EXERCISE PASSAGE:
◇ ◇ ◇ ◇

History

United Kingdom
- Name: HMS F1
- Builder: Chatham Dockyard
- Laid down: 1 December 1913
- Launched: 31 March 1915
- Commissioned: 14 August 1915
- Fate: Broken up, 1920

General characteristics
- Class & type: F-class submarine
- Displacement: 353 long tons (359 t) surfaced; 525 long tons (533 t) submerged;
- Length: 151 ft (46.0 m)
- Beam: 16 ft 1.25 in (4.91 m)
- Draught: 10 ft 7 in (3.23 m)
- Propulsion: 2 shaft diesels, 2 electric motors, 900bhp/400shp
- Speed: 14.5 knots (26.9 km/h; 16.7 mph) surfaced; 8.75 knots (16.21 km/h; 10.07 mph) submerged;
- Range: 3,000 nmi (5,600 km) at 9 kn (17 km/h; 10 mph)

◇ ◇ ◇ ◇

RECORD EXCERPTS:
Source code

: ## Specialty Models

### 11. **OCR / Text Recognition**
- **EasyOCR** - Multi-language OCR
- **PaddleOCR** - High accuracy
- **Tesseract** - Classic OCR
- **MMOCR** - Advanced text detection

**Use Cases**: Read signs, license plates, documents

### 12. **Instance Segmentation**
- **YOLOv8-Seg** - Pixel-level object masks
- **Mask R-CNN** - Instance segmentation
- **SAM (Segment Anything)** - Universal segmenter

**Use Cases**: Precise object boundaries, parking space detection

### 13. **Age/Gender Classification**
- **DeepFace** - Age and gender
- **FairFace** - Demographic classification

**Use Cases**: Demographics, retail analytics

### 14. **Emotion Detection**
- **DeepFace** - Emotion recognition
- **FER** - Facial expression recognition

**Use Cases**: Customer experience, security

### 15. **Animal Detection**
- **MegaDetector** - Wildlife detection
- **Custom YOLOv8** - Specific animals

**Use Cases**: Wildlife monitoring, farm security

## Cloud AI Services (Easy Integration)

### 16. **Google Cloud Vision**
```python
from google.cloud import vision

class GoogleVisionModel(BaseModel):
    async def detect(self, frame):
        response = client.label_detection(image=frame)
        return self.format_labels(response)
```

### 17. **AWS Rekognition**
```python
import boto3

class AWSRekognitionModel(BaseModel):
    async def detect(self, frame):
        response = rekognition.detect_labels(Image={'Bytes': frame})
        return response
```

◇ ◇ ◇ ◇

EXERCISE SET:
(1) Do these statements agree with the HMS F1 entry? Answer yes or no for each, and quote the words from the entry that decide it.
(a) HMS F1 was built at Chatham Dockyard.
(b) The submarine was launched in 1913.
(c) Its submerged speed was higher than its surfaced speed.
(2) Please carry on the HMS F1 entry from its last line.

WRITTEN RESPONSES:
(1)
(a) Yes: "Builder: Chatham Dockyard"
(b) No: "Launched: 31 March 1915"
(c) No: "14.5 knots (26.9 km/h; 16.7 mph) surfaced; 8.75 knots (16.21 km/h; 10.07 mph) submerged"

(2)
- Complement: 19
- Armament: 3 × 18 in (45 cm) torpedo tubes (2 bow/1 stern), 6 torpedoes; 1 × 2-pounder deck gun;

= HMS F1 =

Submarine of the Royal Navy

HMS F1 was a British F-class submarine of the Royal Navy. She was built at Chatham Dockyard, laid down on 1 December 1913 and launched on 31 March 1915.

F1 was broken up in Portsmouth in 1920.